Rio de Janeiro, 17 de Setembro de 2026

Lula pode sofrer revés político com rejeição da reeleição

Quinta, 20 de Maio de 2004 às 18:11, por: CdB

A rejeição da emenda da reeleição na Câmara deve trazer conseqüências negativas para o governo, que optou pela estratégia da neutralidade a apoiar publicamente a recondução dos presidentes José Sarney (PMDB-AP) e João Paulo Cunha (PT-SP) às presidências das duas Casas.

Ao não entrar na disputa política, o governo desagradou aliados importantes, como o presidente do Senado, um dos maiores interessados na reeleição. Sarney ficou contrariado com a falta de ajuda do Palácio do Planalto para aprovar a emenda.

Segundo interlocutores do presidente Luiz Inácio Lula da Silva, no entanto, o risco de ficar em silêncio foi calculado, embora esteja planejada uma avaliação precisa dos efeitos da rejeição da emenda.

A esfera de influência de Sarney vai além de seu partido, passando pelo PSDB e pelo PFL. Além da bancada pefelista do Maranhão, Sarney tem seguidores tucanos fiéis, como Tasso Jereissati (CE), um dos nomes ventilados por ele para concorrer a seu posto.

A proposta que garantia a reeleição dos presidentes da Câmara e do Senado foi rejeitada nesta quarta-feira por 303 votos a favor, 127 contra e nove abstenções. Para aprová-la, eram necessários 308 votos favoráveis.

Renan Calheiros (PMDB-AL), principal responsável pela derrota da emenda na Câmara, exigia o cumprimento de um acordo feito com o ministro da Casa Civil, José Dirceu, no início do governo, para suceder Sarney.

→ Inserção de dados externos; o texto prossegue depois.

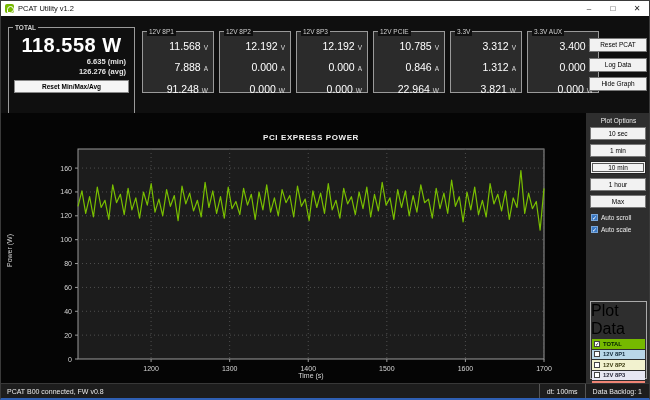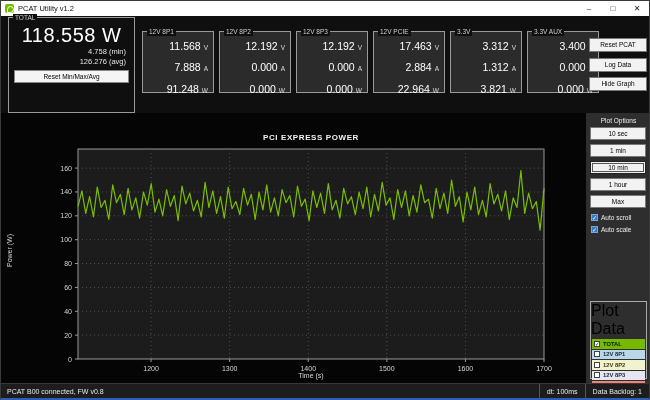--- a/index.html
+++ b/index.html
@@ -13,21 +13,21 @@
               position:relative; }
   .app-icon::after{ content:""; position:absolute; left:2px; top:2px; width:5px; height:5px;
               border:1px solid #fff; border-radius:50% 50% 50% 0; }
   .titlebar .title { font-size:7.5px; color:#111; flex:1 1 auto; }
   .win-btn { width:24px; height:15px; font-size:8px; color:#222; text-align:center; line-height:15px; }
   
   .header { position:absolute; top:15px; left:0; right:0; height:97px; background:#0f0f0f; }
   .group { position:absolute; border:1px solid #9a9a9a; }
   .group > .glabel { position:absolute; top:-4px; left:4px; background:#0f0f0f; padding:0 2px;
                      font-size:6.5px; color:#cfcfcf; line-height:8px; }
-  .total-group { left:7px; top:1px; width:127px; height:96px; }
+  .total-group { left:7px; top:11px; width:127px; height:96px;font-weight:bold; }
   .total-value { text-align:center; color:#fff; font-size:20px; margin-top:6px; letter-spacing:0.5px; }
   .total-stat { text-align:right; color:#e2e2e2; font-size:7.5px; line-height:9.5px; padding-right:8px; }
   .reset-mma { display:block; width:115px; height:13px; margin:4px auto 0 auto; background:#f5f5f5;
                border:1px solid #888; font-size:6.5px; color:#000; text-align:center; line-height:11px; }
   .rail { top:15px; width:72px; height:62px; background:#2b2b2b; }
   .rail > .glabel { background:#0f0f0f; }
   .rail-row { text-align:right; padding-right:5px; margin-top:3.5px; color:#fff; }
   .rail-val { font-size:10.5px; }
   .rail-unit { font-size:6.5px; color:#ddd; margin-left:3px; }
   .top-btn { position:absolute; left:588px; width:58px; height:14px; background:#f2f2f2;
@@ -72,21 +72,21 @@
     <span class="title">PCAT Utility v1.2</span>
     <span class="win-btn">–</span>
     <span class="win-btn">□</span>
     <span class="win-btn">✕</span>
   </div>
 
   <div class="header">
     <div class="group total-group">
       <span class="glabel">TOTAL</span>
       <div class="total-value">118.558 W</div>
-      <div class="total-stat">4.758 (min)</div>
+      <div class="total-stat">6.635 (min)</div>
       <div class="total-stat">126.276 (avg)</div>
       <div class="reset-mma">Reset Min/Max/Avg</div>
     </div>
 
     <div id="rails">
         <div class="group rail" style="left: 141px;">
           <span class="glabel">12V 8P1</span>
           <div class="rail-row"><span class="rail-val">11.568</span><span class="rail-unit">V</span></div>
           <div class="rail-row"><span class="rail-val">7.888</span><span class="rail-unit">A</span></div>
           <div class="rail-row"><span class="rail-val">91.248</span><span class="rail-unit">W</span></div>
@@ -98,22 +98,22 @@
           <div class="rail-row"><span class="rail-val">0.000</span><span class="rail-unit">W</span></div>
         </div>
         <div class="group rail" style="left: 295px;">
           <span class="glabel">12V 8P3</span>
           <div class="rail-row"><span class="rail-val">12.192</span><span class="rail-unit">V</span></div>
           <div class="rail-row"><span class="rail-val">0.000</span><span class="rail-unit">A</span></div>
           <div class="rail-row"><span class="rail-val">0.000</span><span class="rail-unit">W</span></div>
         </div>
         <div class="group rail" style="left: 372px;">
           <span class="glabel">12V PCIE</span>
-          <div class="rail-row"><span class="rail-val">17.463</span><span class="rail-unit">V</span></div>
-          <div class="rail-row"><span class="rail-val">2.884</span><span class="rail-unit">A</span></div>
+          <div class="rail-row"><span class="rail-val">10.785</span><span class="rail-unit">V</span></div>
+          <div class="rail-row"><span class="rail-val">0.846</span><span class="rail-unit">A</span></div>
           <div class="rail-row"><span class="rail-val">22.964</span><span class="rail-unit">W</span></div>
         </div>
         <div class="group rail" style="left: 449px;">
           <span class="glabel">3.3V</span>
           <div class="rail-row"><span class="rail-val">3.312</span><span class="rail-unit">V</span></div>
           <div class="rail-row"><span class="rail-val">1.312</span><span class="rail-unit">A</span></div>
           <div class="rail-row"><span class="rail-val">3.821</span><span class="rail-unit">W</span></div>
         </div>
         <div class="group rail" style="left: 526px;">
           <span class="glabel">3.3V AUX</span>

"O governo demonstrou isenção. Se não tivesse mantido essa isenção, com certeza teríamos outro resultado", afirmou Calheiros. Ele admitiu que convocou os ministros peemedebistas para convencer deputados a votar contra a emenda.

A atuação agressiva do líder peemedebista na Câmara tinha como objetivo evitar que a disputa chegasse ao Senado, onde "o jogo seria muito baixo."

A estratégia de Calheiros foi criticada pelo senador Antônio Carlos Magalhães (PFL-BA), reconhecido por colegas como o porta-voz de Sarney nesse assunto.

"Houve uma prática lamentável de se votar por vantagens ... Lula não pode fazer leilão de seu governo com forças políticas que só querem levar vantagem. Refiro-me ao PMDB", afirmou o senador, que até então comportava-se como aliado do Planalto.

O líder do PSDB, Arthur Virgílio (AM), resumiu: "ACM, que sempre ajudou o governo, soltou os cachorros."

O TROCO

Nos corredores do Congresso, há o temor de o presidente do Senado jogar duro e no momento certo. "Não tenho nenhuma dúvida de que o Sarney vai dar o troco, conheço-o muito bem. Ele vai esperar uma oportunidade e vai marcar presença", disse um importante senador da oposição.

Até mesmo parlamentares petistas avaliam que o presidente da Casa pode atrapalhar bastante a governabilidade do presidente Lula no Congresso. "Ele é o dono da pauta, vai esperar uma oportunidade e marcar presença", afirmou um senador do PT.

Na avaliação do Palácio do Planalto, porém, Calheiros é tão forte quanto Sarney. Além disso, a argumentação é de que esse episódio não terá impacto na votação do salário mínimo e de outros projetos prioritários para o governo.

O líder do PFL no Senado, José Agripino (RN), descreveu a derrota na Câmara como "falta de comando político". "A bancada do PMDB (na Câmara) simplesmente desautorizou Sarney."

Senadores peemedebistas disseram que, ao usar sua influência em outras siglas, Sarney fica enfraquecido dentro do PMDB, que possui a maior bancada no Senado.

Para conter um eventual enfraquecimento da base aliada, o presidente Lula está decidido a propor uma nova relação com o Congresso. Ele estaria "muito contrariado" com a falta de unidade da base.

"Eu não admito isso", teria dito, segundo o líder do PT na Câmara, Arlindo Chinaglia (SP), após reunião entre o presidente e líderes da base aliada na Câmara.